Bruce Rauner, the millionaire financier seeking the Republican nomination for governor next year, plans to be the hard hand against organized labor. On his campaign website, he claims that “government union bosses and trial lawyers run this state.” Just how hard a hand he wants to wield is indicated by this excerpt from an interview with Chicago magazine’s Carol Felsenthal:
What do you think of Chicago Teacher’s Union president Karen Lewis?
I don’t have a problem with Karen personally. She’s doing her job well—too well. We have to understand that the agenda of union bosses is not the agenda of taxpayers. When the union has the nuclear weapon of a strike—when they hold that threat over the community—that’s untenable.
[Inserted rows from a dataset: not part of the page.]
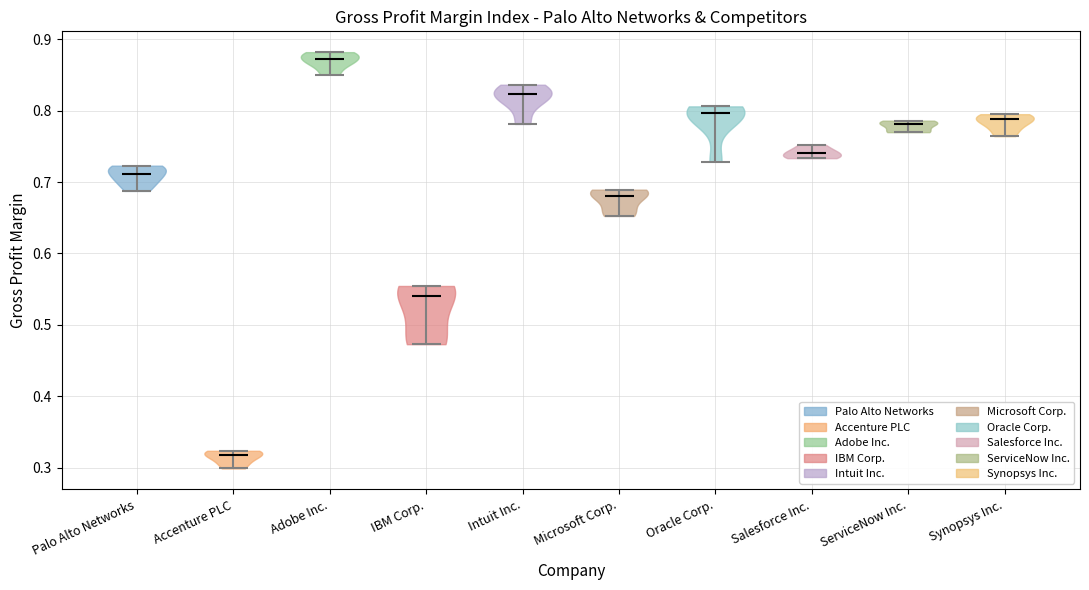

Reading left to right, read every violin against the y-axis: where its median line is, and the lowest and highest points it reaches. The values are not printed on the chart, so give them approximately, as read against the axis.

Palo Alto Networks: median line 0.71, lowest point 0.69, highest point 0.72
Accenture PLC: median line 0.32, lowest point 0.30, highest point 0.32
Adobe Inc.: median line 0.87, lowest point 0.85, highest point 0.88
IBM Corp.: median line 0.54, lowest point 0.47, highest point 0.55
Intuit Inc.: median line 0.82, lowest point 0.78, highest point 0.84
Microsoft Corp.: median line 0.68, lowest point 0.65, highest point 0.69
Oracle Corp.: median line 0.80, lowest point 0.73, highest point 0.81
Salesforce Inc.: median line 0.74, lowest point 0.73, highest point 0.75
ServiceNow Inc.: median line 0.78, lowest point 0.77, highest point 0.79
Synopsys Inc.: median line 0.79, lowest point 0.76, highest point 0.80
In other words, Rauner does not believe in the right to strike. And without the right to strike, unions have no rights at all. This would no doubt be fine with Rauner, who elsewhere in the interview expresses his admiration for Wisconsin Gov. Scott Walker, who stripped his state’s public employees of their right to bargain collectively.
Calling a strike a union’s “nuclear weapon” implies that it will destroy its target completely. That’s not only hyperbole, it exaggerates the fact that a strike is a union’s only weapon. Unions bargain for their members’ labor. Withholding that labor is not a union’s “nuclear” weapon. It’s a union’s only weapon. Saying its existence is untenable is telling teachers “you’ll work under the conditions and for the wages we dictate -- or you won’t work at all.”
Even if Rauner is elected, the Democratic Party has a lock on the General Assembly, guaranteed to last until at least 2023. He’ll never be able to pass a law curtailing teachers’ right to strike. But he’s telling his big-business campaign contributors what they want to hear.